ABOUT THIS EXERCISE
Give back exactly the lines from the one that includes "(260, 1355) none" to the last line below, both included, and no further lines.

DATA SHOWN
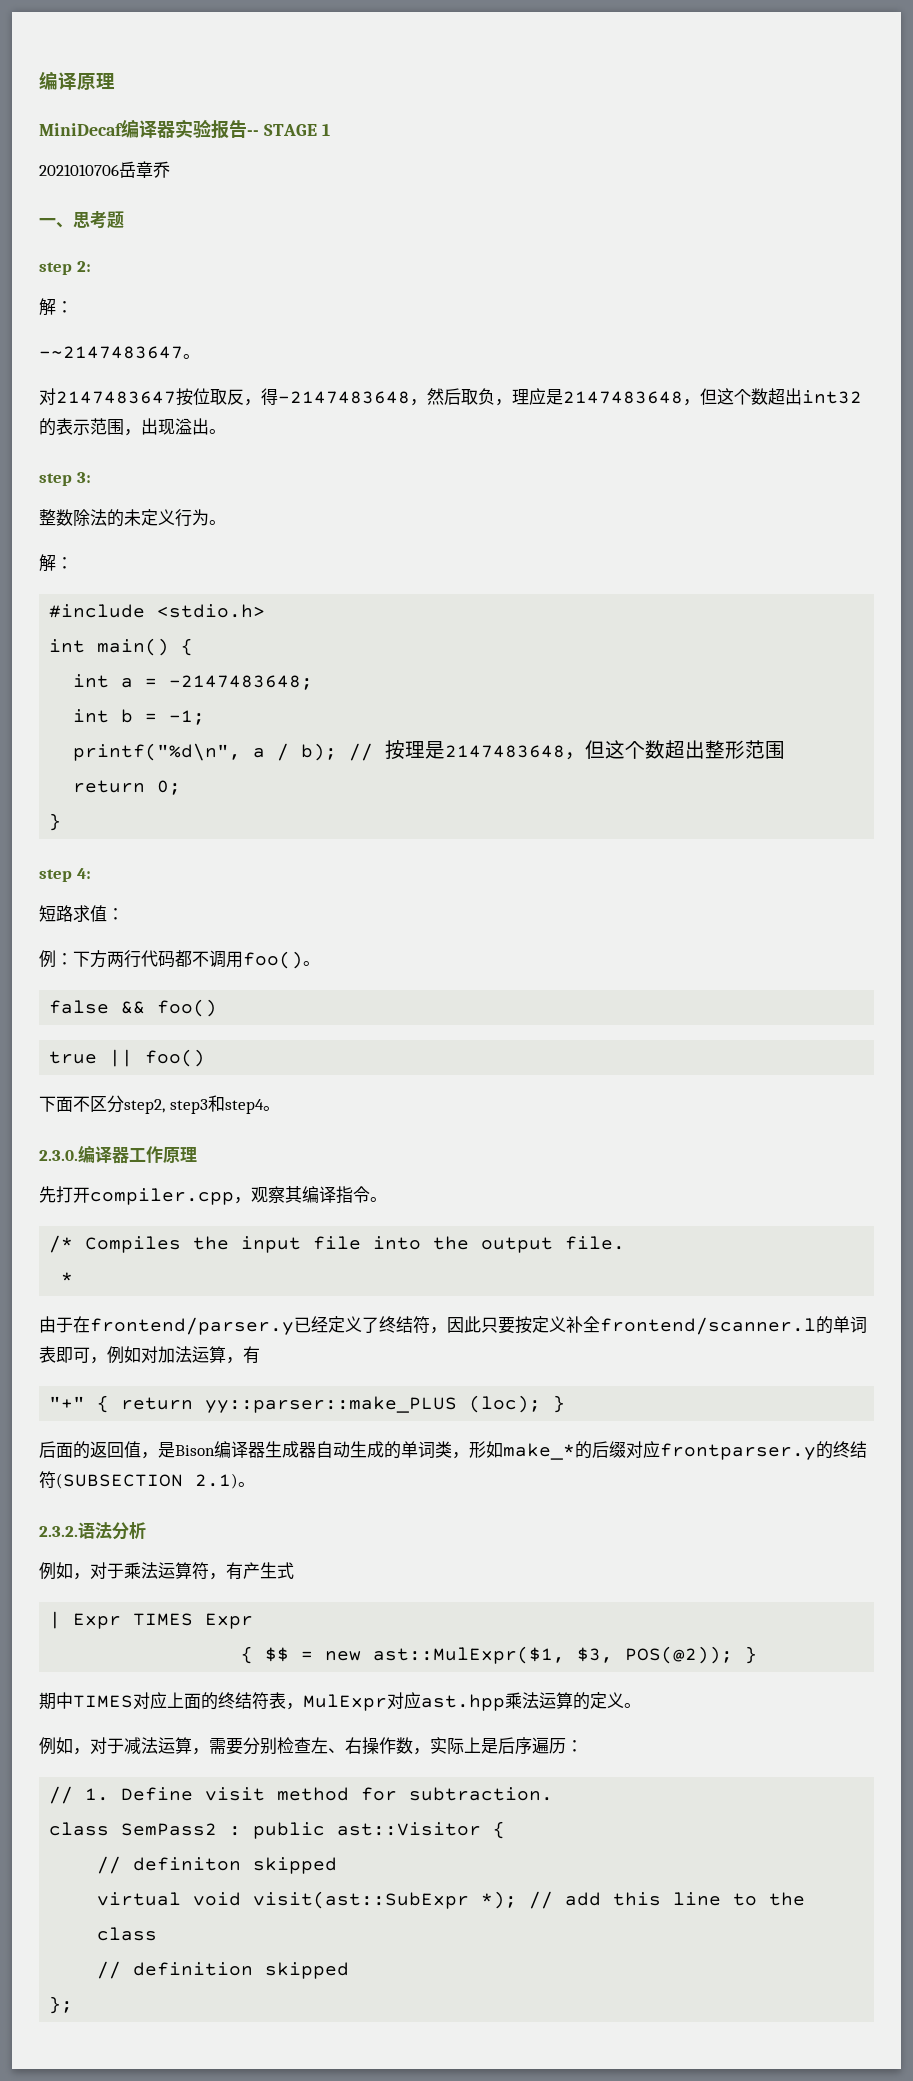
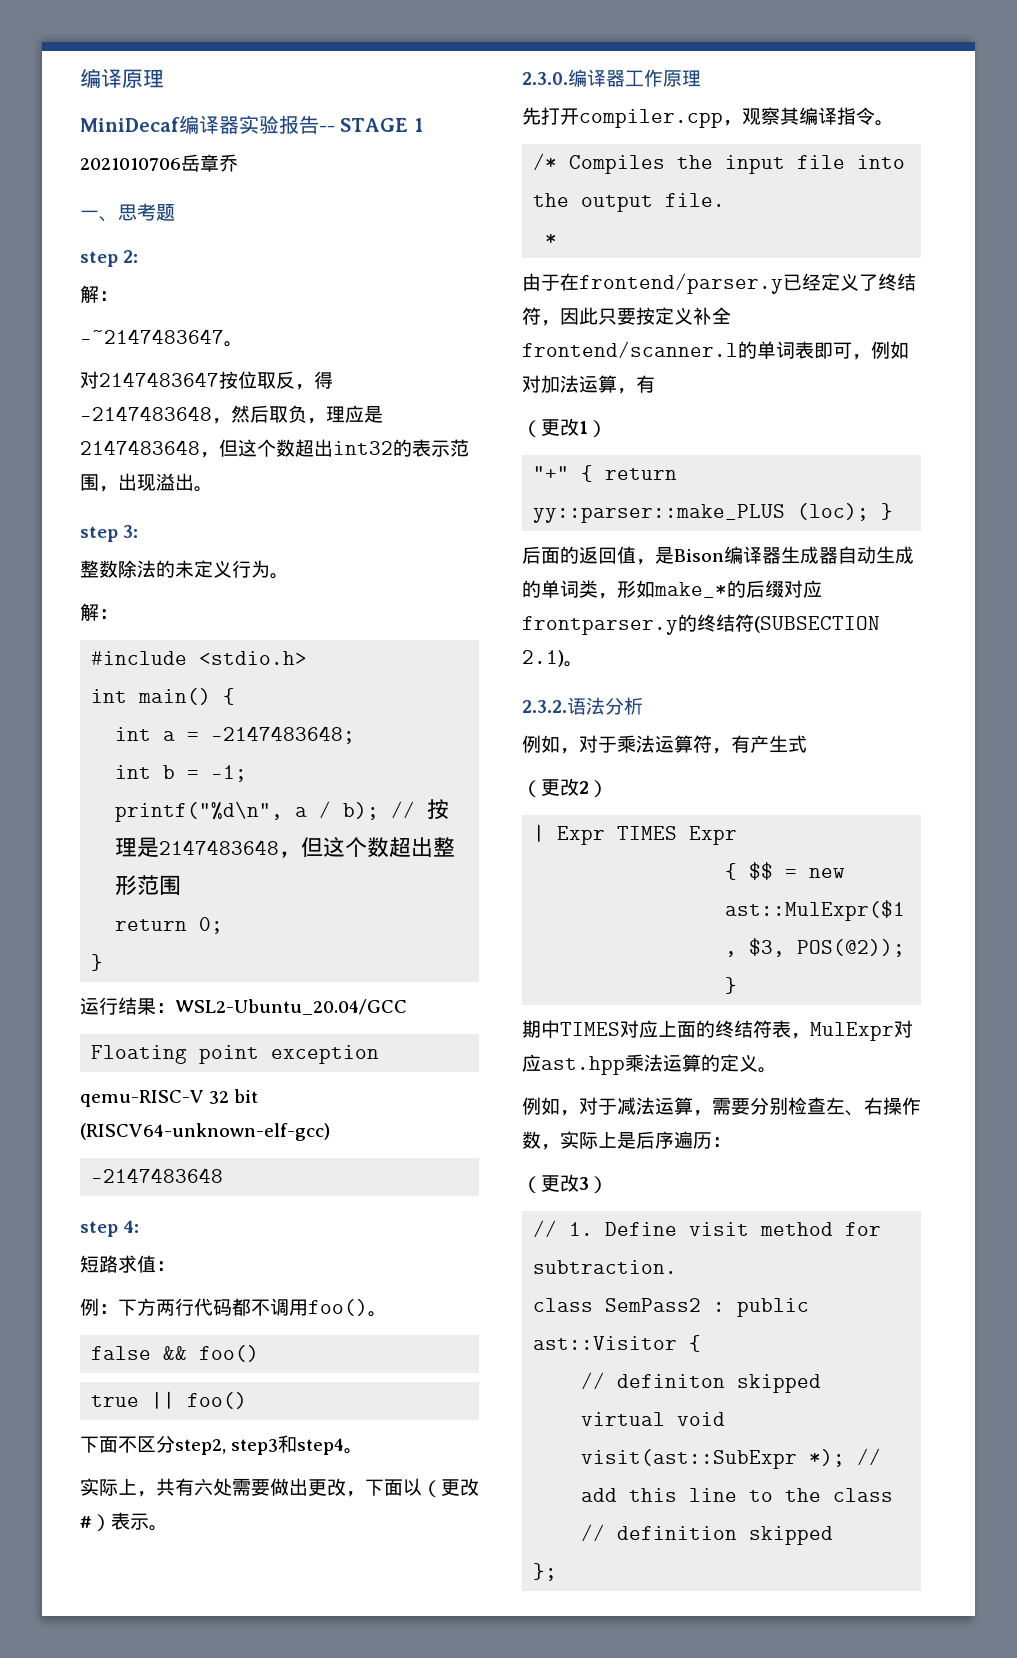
(62, 822) none -> [80,997,407,1015] [91,1045,380,1064] [80,1089,259,1107] [80,1123,330,1141] [91,1168,224,1183] // 运行结果：WSL2-Ubuntu_20.04/GCC // Floating point exception // qemu-RISC-V 32 bit (RISCV64-unknown-elf-gcc) // -2147483648
(280, 1108) none -> [80,1478,479,1497] [80,1512,168,1531] // 实际上，共有六处需要做出更改，下面以（更改#）表示。
(260, 1355) none -> [522,418,607,437] // （更改1）
(294, 1570) none -> [522,778,608,797] // （更改2）
(583, 1746) none -> [522,1174,608,1193] // （更改3）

RESPONSE BOX
(260, 1355) none -> [522,418,607,437] // （更改1）
(294, 1570) none -> [522,778,608,797] // （更改2）
(583, 1746) none -> [522,1174,608,1193] // （更改3）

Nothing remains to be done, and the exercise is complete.